Sir Danna spoke in a low growl. "You are either with me, Kiara, or with him. You cannot choose both. Help me bring him down or get the bloody hell out of my way."
Kiara made no move to draw her sword, but shook her head. "I
cannot stop you, but I will not help you."
"So be it." The knight's voice held no trace of emotion, simply…emptiness. "Then crawl back into the abyss in which I found you. I have tried to help you—"
"Help me?" Kiara's voice rose in an angry shout. "You saved me from myself, and for that I will be forever grateful. But I have seen the angry, hate-filled monster you have become over these last months. The ruthlessness as you hunted him down, your callous reaction to the death of every Warrior Priest and Cambionari beside you. We lost nearly a score of men and women that have ridden with us for hundreds of leagues, yet what is your reaction?" She spoke a mocking parody of the knight's voice. "They died in service to Derelana and the Beggar God."

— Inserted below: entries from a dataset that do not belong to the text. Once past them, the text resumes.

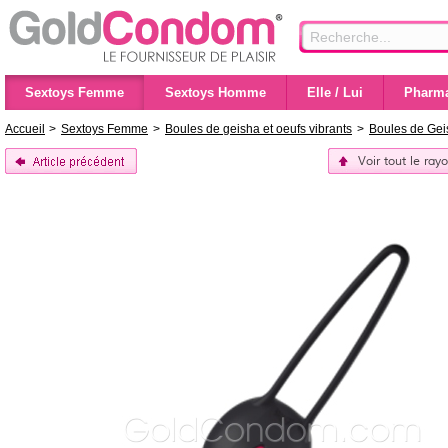
Sextoys Femme
Sextoys Homme
Elle / Lui
Pharma
Accueil
>
Sextoys Femme
>
Boules de geisha et oeufs vibrants
>
Boules de Gei
Voir tout le ra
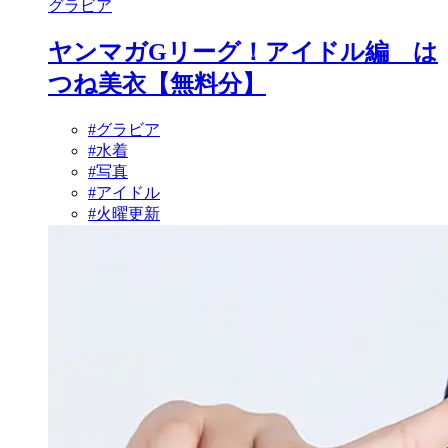
グラビア
ヤンマガGリーグ！アイドル編 は
つね美衣【無料分】
#グラビア
#水着
#写真
#アイドル
#火曜更新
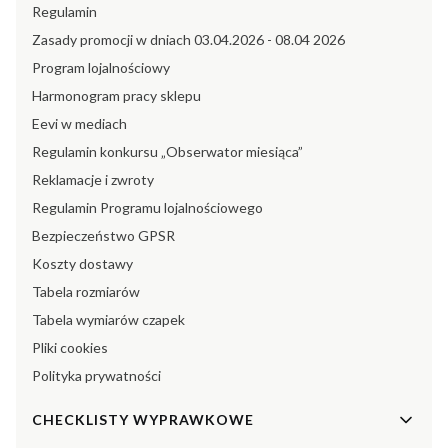
Regulamin
Zasady promocji w dniach 03.04.2026 - 08.04 2026
Program lojalnościowy
Harmonogram pracy sklepu
Eevi w mediach
Regulamin konkursu „Obserwator miesiąca”
Reklamacje i zwroty
Regulamin Programu lojalnościowego
Bezpieczeństwo GPSR
Koszty dostawy
Tabela rozmiarów
Tabela wymiarów czapek
Pliki cookies
Polityka prywatności
CHECKLISTY WYPRAWKOWE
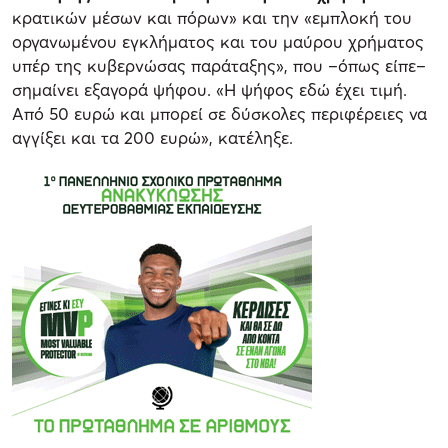
κρατικών μέσων και πόρων» και την «εμπλοκή του
οργανωμένου εγκλήματος και του μαύρου χρήματος
υπέρ της κυβερνώσας παράταξης», που –όπως είπε–
σημαίνει εξαγορά ψήφου. «Η ψήφος εδώ έχει τιμή.
Από 50 ευρώ και μπορεί σε δύσκολες περιφέρειες να
αγγίξει και τα 200 ευρώ», κατέληξε.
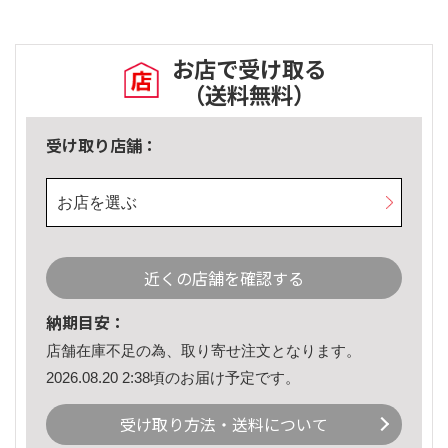
お店で受け取る
（送料無料）
受け取り店舗：
お店を選ぶ
近くの店舗を確認する
納期目安：
店舗在庫不足の為、取り寄せ注文となります。
2026.08.20 2:38頃のお届け予定です。
受け取り方法・送料について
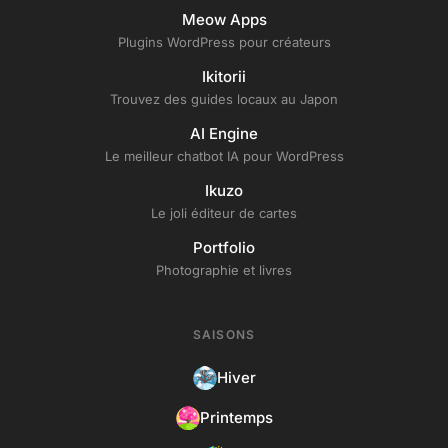
Meow Apps
Plugins WordPress pour créateurs
Ikitorii
Trouvez des guides locaux au Japon
AI Engine
Le meilleur chatbot IA pour WordPress
Ikuzo
Le joli éditeur de cartes
Portfolio
Photographie et livres
SAISONS
Hiver
Printemps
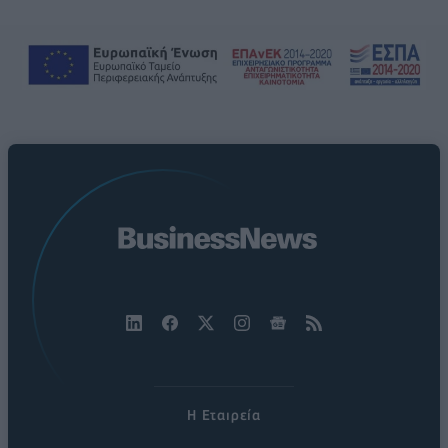
Η Εταιρεία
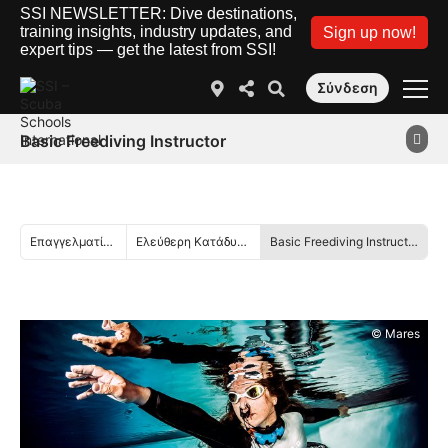
SSI NEWSLETTER: Dive destinations,
training insights, industry updates, and
Sign up now!
expert tips — get the latest from SSI!
Σύνδεση
Basic Freediving Instructor
Επαγγελματίας
Ελεύθερη Κατάδυση
Basic Freediving Instructor
© Mares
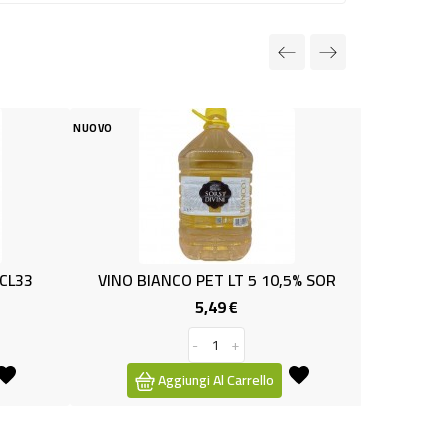
NUOVO
 BIANCO PET LT 5 10,5% SOR
(BB) BIRRA CL.33x3 DR
5,49 €
2,19 €
Prezzo
Prezzo
-
+
-
+
Aggiungi Al Carrello
Aggiungi Al Carrello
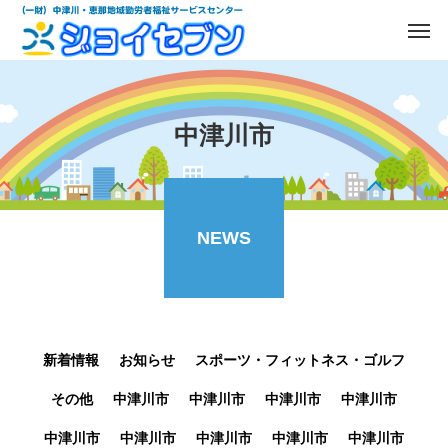
中津川市
NEWS
新着情報
お知らせ
スポーツ・フィットネス・ゴルフ
その他
中津川市
中津川市
中津川市
中津川市
中津川市
中津川市
中津川市
中津川市
中津川市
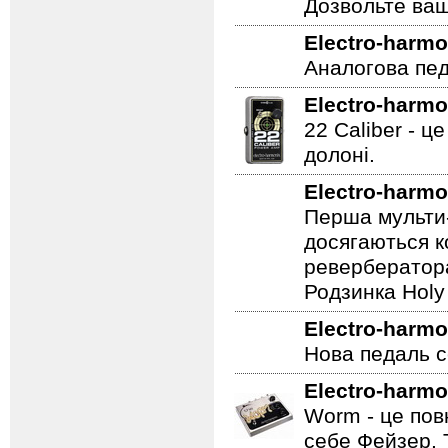
Дозвольте ваш
Electro-harmo
Аналогова педа
Electro-harmo
22 Caliber - ц
долоні.
Electro-harmo
Перша мульти-
досягаються к
ревербератора
Родзинка Holy 
Electro-harmo
Нова педаль се
Electro-harmo
Worm - це пов
себе Фейзер, 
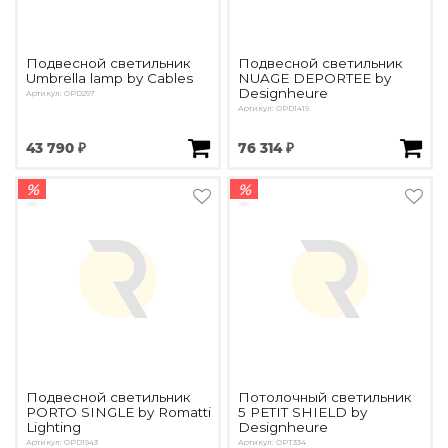
Подвесной светильник
Подвесной светильник
Umbrella lamp by Cables
NUAGE DEPORTEE by
Designheure
Артикул: OPD297
Артикул: OPD1419
43 790 ₽
76 314 ₽
%
%
Подвесной светильник
Потолочный светильник
PORTO SINGLE by Romatti
5 PETIT SHIELD by
Lighting
Designheure
Артикул: OPD1943
Артикул: OPT334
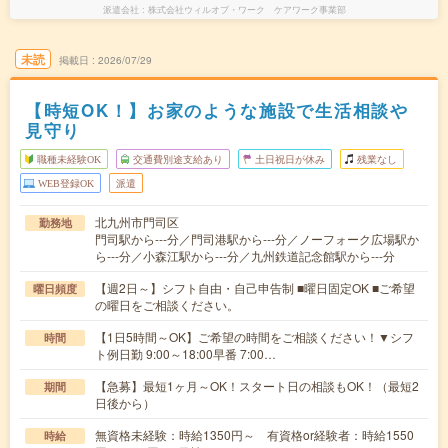
派遣会社
株式会社ウィルオブ・ワーク ケアワーク事業部
未読
掲載日
2026/07/29
【時短OK！】お家のような施設で生活相談や
見守り
職種未経験OK
交通費別途支給あり
土日祝日が休み
残業なし
WEB登録OK
派遣
北九州市門司区
勤務地
門司駅から---分／門司港駅から---分／ノーフォーク広場駅か
ら---分／小森江駅から---分／九州鉄道記念館駅から---分
【週2日～】シフト自由・自己申告制 ■曜日固定OK ■ご希望
曜日頻度
の曜日をご相談ください。
【1日5時間～OK】ご希望の時間をご相談ください！▼シフ
時間
ト例日勤 9:00～18:00早番 7:00…
【急募】最短1ヶ月～OK！スタート日の相談もOK！（最短2
期間
日後から）
無資格未経験：時給1350円～ 有資格or経験者：時給1550
時給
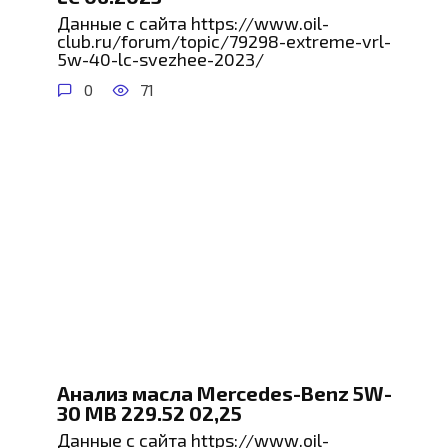
Данные с сайта https://www.oil-
club.ru/forum/topic/79298-extreme-vrl-
5w-40-lc-svezhee-2023/
0
71
Анализ масла Mercedes-Benz 5W-
30 MB 229.52 02,25
Данные с сайта https://www.oil-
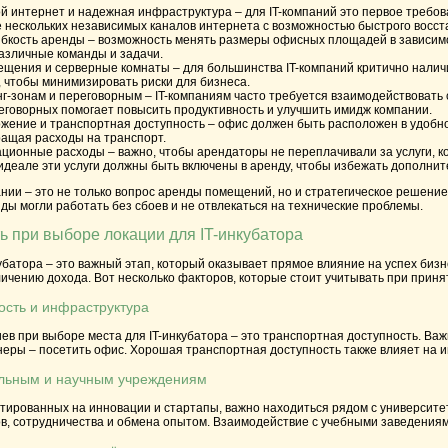
й интернет и надежная инфраструктура
– для IT-компаний это первое требо
 нескольких независимых каналов интернета с возможностью быстрого восста
ибкость аренды
– возможность менять размеры офисных площадей в зависимо
азличные команды и задачи.
ещения и серверные комнаты
– для большинства IT-компаний критично нали
чтобы минимизировать риски для бизнеса.
нг-зонам и переговорным
– IT-компаниям часто требуется взаимодействовать
говорных помогает повысить продуктивность и улучшить имидж компании.
жение и транспортная доступность
– офис должен быть расположен в удобном
кращая расходы на транспорт.
ационные расходы
– важно, чтобы арендаторы не переплачивали за услуги, к
идеале эти услуги должны быть включены в аренду, чтобы избежать дополнит
ании – это не только вопрос аренды помещений, но и стратегическое решен
ы могли работать без сбоев и не отвлекаться на технические проблемы.
ь при выборе локации для IT-инкубатора
убатора – это важный этап, который оказывает прямое влияние на успех биз
ичению дохода. Вот несколько факторов, которые стоит учитывать при прин
ость и инфраструктура
ев при выборе места для IT-инкубатора – это транспортная доступность. Важ
неры – посетить офис. Хорошая транспортная доступность также влияет на 
ельным и научным учреждениям
ентированных на инновации и стартапы, важно находиться рядом с универси
в, сотрудничества и обмена опытом. Взаимодействие с учебными заведениями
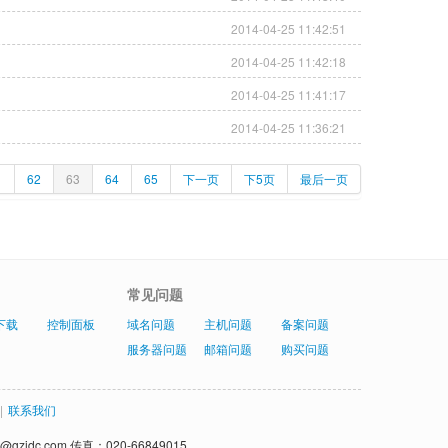
2014-04-25 11:42:51
2014-04-25 11:42:18
2014-04-25 11:41:17
2014-04-25 11:36:21
1
62
63
64
65
下一页
下5页
最后一页
常见问题
下载
控制面板
域名问题
主机问题
备案问题
服务器问题
邮箱问题
购买问题
|
联系我们
gzidc.com 传真：020-66849015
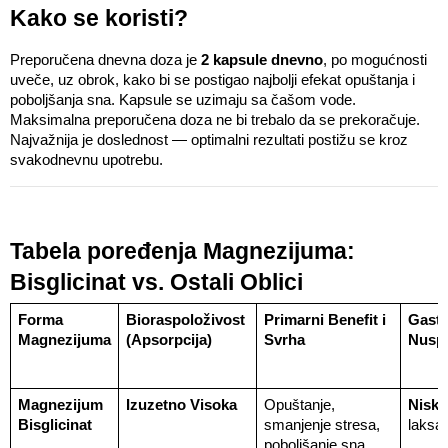
Kako se koristi?
Preporučena dnevna doza je 
2 kapsule dnevno
, po mogućnosti 
uveče, uz obrok, kako bi se postigao najbolji efekat opuštanja i 
poboljšanja sna. Kapsule se uzimaju sa čašom vode. 
Maksimalna preporučena doza ne bi trebalo da se prekoračuje. 
Najvažnija je doslednost — optimalni rezultati postižu se kroz 
svakodnevnu upotrebu.
Tabela poređenja Magnezijuma: 
Bisglicinat vs. Ostali Oblici
Forma 
Bioraspoloživost 
Primarni Benefit i 
Gastr
Magnezijuma
(Apsorpcija)
Svrha
Nusp
Magnezijum 
Izuzetno Visoka
Opuštanje, 
Niska
Bisglicinat
smanjenje stresa, 
laksat
poboljšanje sna, 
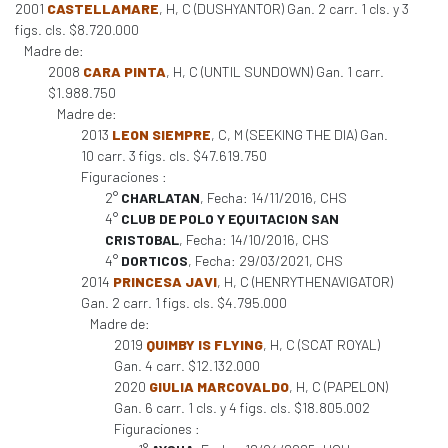
2001
CASTELLAMARE
, H, C (DUSHYANTOR) Gan. 2 carr. 1 cls. y 3
figs. cls. $8.720.000
Madre de:
2008
CARA PINTA
, H, C (UNTIL SUNDOWN) Gan. 1 carr.
$1.988.750
Madre de:
2013
LEON SIEMPRE
, C, M (SEEKING THE DIA) Gan.
10 carr. 3 figs. cls. $47.619.750
Figuraciones :
2°
CHARLATAN
, Fecha: 14/11/2016, CHS
4°
CLUB DE POLO Y EQUITACION SAN
CRISTOBAL
, Fecha: 14/10/2016, CHS
4°
DORTICOS
, Fecha: 29/03/2021, CHS
2014
PRINCESA JAVI
, H, C (HENRYTHENAVIGATOR)
Gan. 2 carr. 1 figs. cls. $4.795.000
Madre de:
2019
QUIMBY IS FLYING
, H, C (SCAT ROYAL)
Gan. 4 carr. $12.132.000
2020
GIULIA MARCOVALDO
, H, C (PAPELON)
Gan. 6 carr. 1 cls. y 4 figs. cls. $18.805.002
Figuraciones :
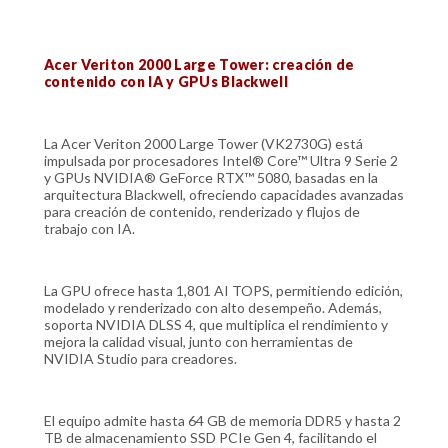
Acer Veriton 2000 Large Tower: creación de
contenido con IA y GPUs Blackwell
La Acer Veriton 2000 Large Tower (VK2730G) está
impulsada por procesadores Intel® Core™ Ultra 9 Serie 2
y GPUs NVIDIA® GeForce RTX™ 5080, basadas en la
arquitectura Blackwell, ofreciendo capacidades avanzadas
para creación de contenido, renderizado y flujos de
trabajo con IA.
La GPU ofrece hasta 1,801 AI TOPS, permitiendo edición,
modelado y renderizado con alto desempeño. Además,
soporta NVIDIA DLSS 4, que multiplica el rendimiento y
mejora la calidad visual, junto con herramientas de
NVIDIA Studio para creadores.
El equipo admite hasta 64 GB de memoria DDR5 y hasta 2
TB de almacenamiento SSD PCIe Gen 4, facilitando el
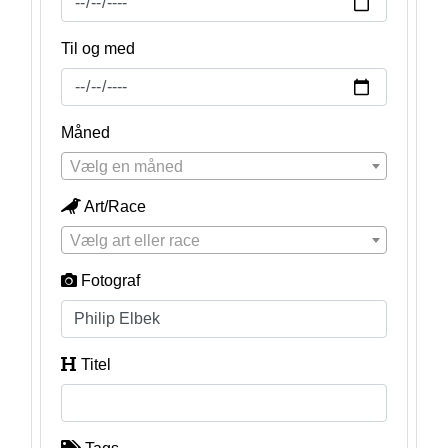
Til og med
Måned
Vælg en måned
Art/Race
Vælg art eller race
Fotograf
Titel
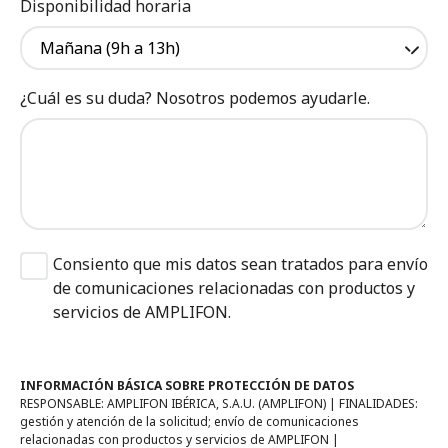
Disponibilidad horaria
Mañana (9h a 13h)
¿Cuál es su duda? Nosotros podemos ayudarle.
Consiento que mis datos sean tratados para envío
de comunicaciones relacionadas con productos y
servicios de AMPLIFON.
INFORMACIÓN BÁSICA SOBRE PROTECCIÓN DE DATOS
RESPONSABLE: AMPLIFON IBÉRICA, S.A.U. (AMPLIFON) | FINALIDADES:
gestión y atención de la solicitud; envío de comunicaciones
relacionadas con productos y servicios de AMPLIFON |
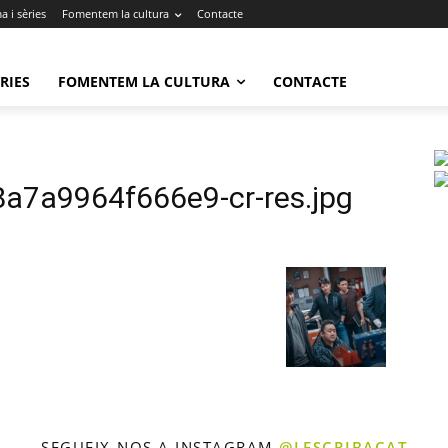
 i sèries
Fomentem la cultura
Contacte
RIES
FOMENTEM LA CULTURA
CONTACTE
7a9964f666e9-cr-res.jpg
SEGUEIX-NOS A INSTAGRAM
@LESCRIBACAT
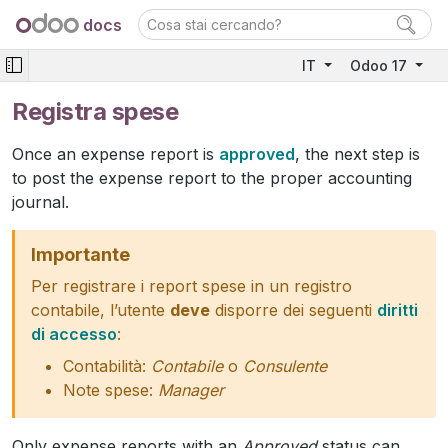
docs
IT
Odoo 17
Registra spese
Once an expense report is
approved
, the next step is
to post the expense report to the proper accounting
journal.
Importante
Per registrare i report spese in un registro
contabile, l’utente
deve
disporre dei seguenti
diritti
di accesso
:
Contabilità:
Contabile
o
Consulente
Note spese:
Manager
Only expense reports with an
Approved
status can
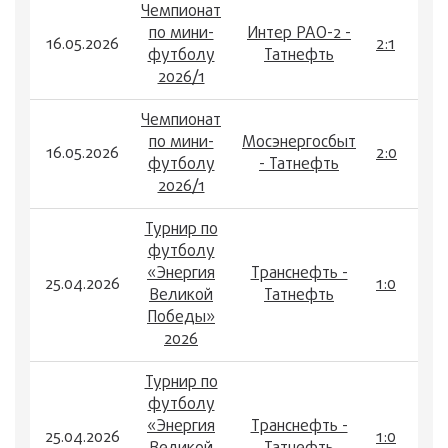
Чемпионат
по мини-
Интер РАО-2 -
16.05.2026
2:1
футболу
Татнефть
2026/1
Чемпионат
по мини-
Мосэнергосбыт
16.05.2026
2:0
футболу
- Татнефть
2026/1
Турнир по
футболу
«Энергия
Транснефть -
25.04.2026
1:0
Великой
Татнефть
Победы»
2026
Турнир по
футболу
«Энергия
Транснефть -
25.04.2026
1:0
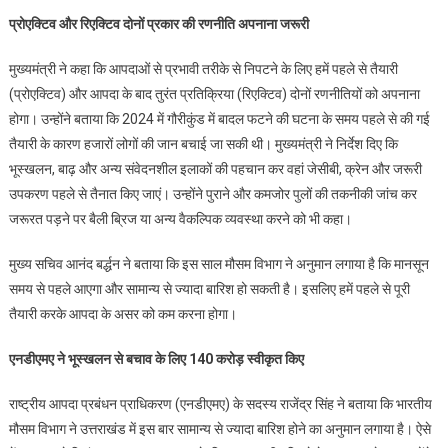
प्रोएक्टिव और रिएक्टिव दोनों प्रकार की रणनीति अपनाना जरूरी
मुख्यमंत्री ने कहा कि आपदाओं से प्रभावी तरीके से निपटने के लिए हमें पहले से तैयारी
(प्रोएक्टिव) और आपदा के बाद तुरंत प्रतिक्रिया (रिएक्टिव) दोनों रणनीतियों को अपनाना
होगा। उन्होंने बताया कि 2024 में गौरीकुंड में बादल फटने की घटना के समय पहले से की गई
तैयारी के कारण हजारों लोगों की जान बचाई जा सकी थी। मुख्यमंत्री ने निर्देश दिए कि
भूस्खलन, बाढ़ और अन्य संवेदनशील इलाकों की पहचान कर वहां जेसीबी, क्रेन और जरूरी
उपकरण पहले से तैनात किए जाएं। उन्होंने पुराने और कमजोर पुलों की तकनीकी जांच कर
जरूरत पड़ने पर बैली ब्रिज या अन्य वैकल्पिक व्यवस्था करने को भी कहा।
मुख्य सचिव आनंद बर्द्धन ने बताया कि इस साल मौसम विभाग ने अनुमान लगाया है कि मानसून
समय से पहले आएगा और सामान्य से ज्यादा बारिश हो सकती है। इसलिए हमें पहले से पूरी
तैयारी करके आपदा के असर को कम करना होगा।
एनडीएमए ने भूस्खलन से बचाव के लिए 140 करोड़ स्वीकृत किए
राष्ट्रीय आपदा प्रबंधन प्राधिकरण (एनडीएमए) के सदस्य राजेंद्र सिंह ने बताया कि भारतीय
मौसम विभाग ने उत्तराखंड में इस बार सामान्य से ज्यादा बारिश होने का अनुमान लगाया है। ऐसे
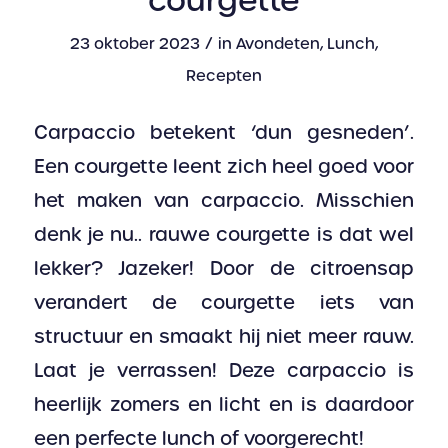
courgette
/
23 oktober 2023
in
Avondeten
,
Lunch
,
Recepten
Carpaccio betekent ‘dun gesneden’.
Een courgette leent zich heel goed voor
het maken van carpaccio. Misschien
denk je nu.. rauwe courgette is dat wel
lekker? Jazeker! Door de citroensap
verandert de courgette iets van
structuur en smaakt hij niet meer rauw.
Laat je verrassen! Deze carpaccio is
heerlijk zomers en licht en is daardoor
een perfecte lunch of voorgerecht!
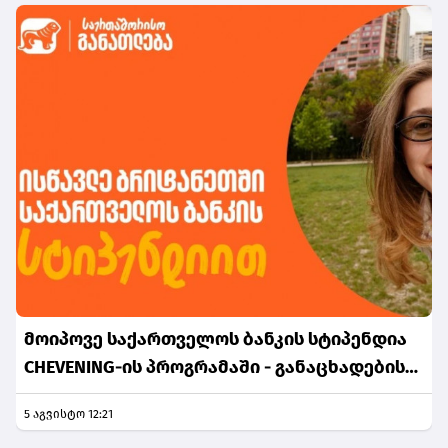
მოიპოვე საქართველოს ბანკის სტიპენდია
CHEVENING-ის პროგრამაში - განაცხადების
მიღება დაიწყო
5 აგვისტო 12:21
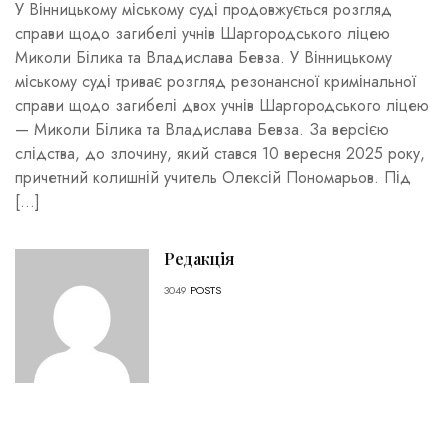
У Вінницькому міському суді продовжується розгляд
справи щодо загибелі учнів Шаргородського ліцею
Миколи Білика та Владислава Бевза. У Вінницькому
міському суді триває розгляд резонансної кримінальної
справи щодо загибелі двох учнів Шаргородського ліцею
— Миколи Білика та Владислава Бевза. За версією
слідства, до злочину, який стався 10 вересня 2025 року,
причетний колишній учитель Олексій Пономарьов. Під
[…]
Редакція
3049
POSTS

Kiara kicked her horse toward Sir Danna, and fury flashed in her eyes. "They deserved better than that, Sir Danna. Every last one of them. But you are so consumed by your desire to make him suffer that there are no lines you will not cross, no one you will not sacrifice in service of your quest. I cannot and will not follow someone like that."
Sir Danna's jaw dropped. She seemed stunned at the tirade, and she stared at Kiara as if for the first time.
"I will not apologize for what he has done," Kiara stormed. "He has already done that for himself. But what do you have to say for your actions? How many others have died because of you? The things you said you did in the name of justice and holy retribution? From where I'm sitting, your actions are more demonic than those you ascribe to him. You think that you are free of guilt because you wear the armor of the Cambionari or profess to serve a god? The Keeper will judge you for your actions just as the rest of us will be judged. On that day, how do you think you will fare?"
The Hunter was as shocked as Sir Danna. He'd known Kiara had fire burning within her. He'd seen it when she tried to kill him for what he'd done to her comrades of the Bloody Hand, then helped him kill the First who had caused all the suffering in the first place. But this…this was a new strength he couldn't have imagined.